Keyboard shortcuts

Press or to navigate between chapters

Press S or / to search in the book

Press ? to show this help

Press Esc to hide this help

LUKS sector size and btrfs

Summary

braid does not pass --sector-size to cryptsetup luksFormat, and it rejects operator attempts to set it. With the flag omitted, cryptsetup auto-detects the encryption sector size from each device – and that auto-detected value is already the optimal one for the device – so braid never chooses a sector size itself.

What auto-detect picks

When --sector-size is omitted, cryptsetup sizes the LUKS2 encryption sector to the device’s physical sector:

The encryption sector size is set based on the underlying data device if not specified explicitly. For native 4096-byte physical sector devices, it is set to 4096 bytes. For 4096/512e (4096-byte physical sector size with 512-byte sector emulation), it is set to 4096 bytes. For drives reporting only a 512-byte physical sector size, it is set to 512 bytes.

– cryptsetup 2.8.6, man/common_options.adoc (LUKSFORMAT branch)

The rule, in short:

  • 4Kn (native 4096) and 512e (4096/512e) drives -> 4096-byte LUKS sectors
  • drives reporting a 512-byte physical sector -> 512-byte LUKS sectors

On our hardware:

  • NAS drives: 8TB+ SATA HDDs (4Kn or 512e) -> 4096-byte LUKS sectors, matching the physical sector.
  • Test drives: USB sticks and VM virtio disks report 512-byte sectors -> 512-byte LUKS sectors.

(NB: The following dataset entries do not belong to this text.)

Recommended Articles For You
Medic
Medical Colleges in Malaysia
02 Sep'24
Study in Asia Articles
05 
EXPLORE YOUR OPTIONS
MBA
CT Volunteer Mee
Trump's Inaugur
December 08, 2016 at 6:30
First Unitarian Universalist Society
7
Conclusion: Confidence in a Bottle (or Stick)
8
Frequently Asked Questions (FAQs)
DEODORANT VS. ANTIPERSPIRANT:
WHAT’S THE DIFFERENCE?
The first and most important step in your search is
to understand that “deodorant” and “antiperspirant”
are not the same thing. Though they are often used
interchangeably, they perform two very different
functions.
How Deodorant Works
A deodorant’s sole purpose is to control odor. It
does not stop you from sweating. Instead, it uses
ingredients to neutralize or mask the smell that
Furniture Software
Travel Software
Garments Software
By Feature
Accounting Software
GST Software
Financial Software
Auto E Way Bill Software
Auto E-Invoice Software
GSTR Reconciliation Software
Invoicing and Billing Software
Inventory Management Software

The committed luksDump fixtures (cli/tests/fixtures/nixos-26.05/cryptsetup-luks-dump.json and its nixos-unstable mirror) record "sector_size":512 for exactly this reason: they capture VM disks, not the NAS hardware.

Why braid doesn’t override it

Two reasons:

  1. Auto-detect already yields the optimal value. Setting --sector-size explicitly could at best re-specify what cryptsetup would pick anyway, while adding a format-time parameter that cannot change without re-encrypting the device. There is nothing to gain.

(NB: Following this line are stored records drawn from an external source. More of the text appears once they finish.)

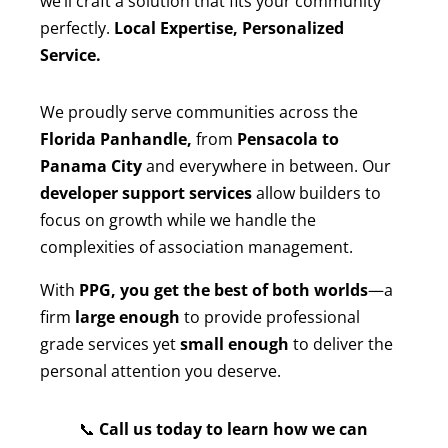
we’ll craft a solution that fits your community
perfectly.
Local Expertise, Personalized
Service.
We proudly serve communities across the
Florida Panhandle,
from
Pensacola to
Panama City
and everywhere in between. Our
developer support services
allow builders to
focus on growth while we handle the
complexities of association management.
With
PPG, you get the best of both worlds
—a
firm
large enough
to provide professional
grade services yet
small enough
to deliver the
personal attention you deserve.
📞
Call us today to learn how we can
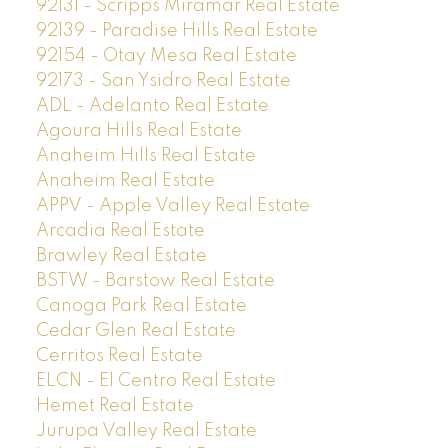
92131 - Scripps Miramar Real Estate
92139 - Paradise Hills Real Estate
92154 - Otay Mesa Real Estate
92173 - San Ysidro Real Estate
ADL - Adelanto Real Estate
Agoura Hills Real Estate
Anaheim Hills Real Estate
Anaheim Real Estate
APPV - Apple Valley Real Estate
Arcadia Real Estate
Brawley Real Estate
BSTW - Barstow Real Estate
Canoga Park Real Estate
Cedar Glen Real Estate
Cerritos Real Estate
ELCN - El Centro Real Estate
Hemet Real Estate
Jurupa Valley Real Estate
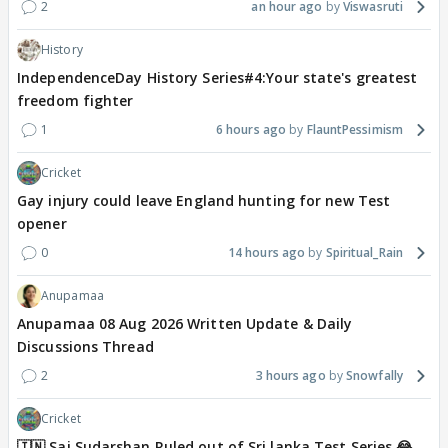
2
an hour ago
Viswasruti
History
IndependenceDay History Series#4:Your state's greatest
freedom fighter
1
6 hours ago
FlauntPessimism
Cricket
Gay injury could leave England hunting for new Test
opener
0
14 hours ago
Spiritual_Rain
Anupamaa
Anupamaa 08 Aug 2026 Written Update & Daily
Discussions Thread
2
3 hours ago
Snowfally
Cricket
🇮🇳 Sai Sudarshan Ruled out of Sri lanka Test Series 😂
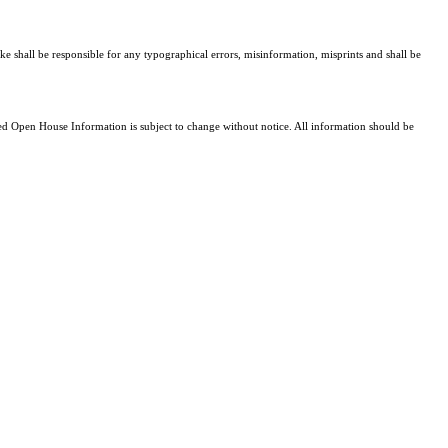
ke shall be responsible for any typographical errors, misinformation, misprints and shall be
 Open House Information is subject to change without notice. All information should be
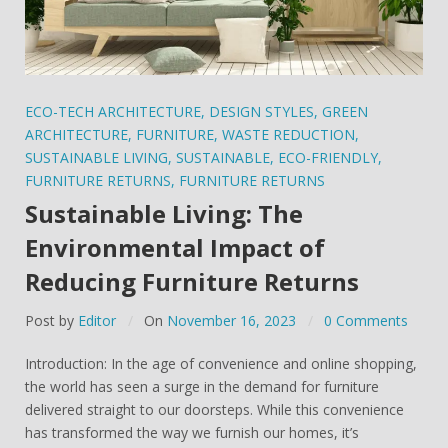
ECO-TECH ARCHITECTURE
,
DESIGN STYLES
,
GREEN
ARCHITECTURE
,
FURNITURE
,
WASTE REDUCTION
,
SUSTAINABLE LIVING
,
SUSTAINABLE
,
ECO-FRIENDLY
,
FURNITURE RETURNS
,
FURNITURE RETURNS
Sustainable Living: The
Environmental Impact of
Reducing Furniture Returns
Post by
Editor
On
November 16, 2023
0 Comments
Introduction: In the age of convenience and online shopping,
the world has seen a surge in the demand for furniture
delivered straight to our doorsteps. While this convenience
has transformed the way we furnish our homes, it’s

  2. An override could make braid’s capacity estimate unsafe. braid rejects --sector-size passed as a --luks-format-arg override (see cli/src/types.rs#LuksFormatExtraOpts::parse); replace lists it among the on-disk-layout flags it refuses. A non-default sector size can shift the fresh-LUKS payload offset, and braid’s capacity check for a fresh target assumes cryptsetup’s default offset. The scope here is deliberately fresh targets only: the replace-target size preflight covers existing containers, whose capacity is read from the LUKS2 segment and is exact at any sector size.

Aside: even 512-byte LUKS sectors are harmless under btrfs

This section covers the 512-byte LUKS sector case – the test drives above, and the historical worry that motivated --sector-size 4096 in the first place. It does not describe the NAS, which gets 4096-byte LUKS sectors from auto-detect. Even at 512-byte sectors, btrfs sees no read-modify-write penalty.

The three layers

btrfs (always 4096-byte blocks)
  -> LUKS (512 or 4096-byte sectors)
    -> physical disk (512 or 4096-byte sectors)

Why –sector-size 4096 exists

Read-modify-write amplification happens at the physical disk when something writes less than a full physical sector. Example: writing a single 512-byte LUKS sector to a 4096-byte-physical-sector disk forces the disk to read 4096 bytes, modify 512, and write 4096 back.

Why btrfs avoids it even at 512-byte LUKS sectors

btrfs never writes anything smaller than 4096 bytes. Take a 4096-byte btrfs write landing on a LUKS device with 512-byte sectors. dm-crypt encrypts that write as 8 x 512-byte crypto sectors internally – but the internal crypto-sector count is not the I/O count:

dm-crypt does not split the write – it allocates one clone bio for the entire write and submits it downstream as a single bio:

clone = crypt_alloc_buffer(io, io->base_bio->bi_iter.bi_size);

– Linux 6.18.33, drivers/md/dm-crypt.c (kcryptd_crypt_write_convert)

The physical disk therefore receives a full 4096-byte write – no read-modify-write penalty. The only overhead is CPU: 8 IV computations and 8 smaller AES operations instead of 1. With AES-NI doing multiple GB/s, that is negligible next to spinning-disk speeds.

When –sector-size 4096 would matter

Filesystems that can issue sub-4096 writes: ext4 with 1K blocks, raw dd, database engines doing 512-byte writes. btrfs is not one of them.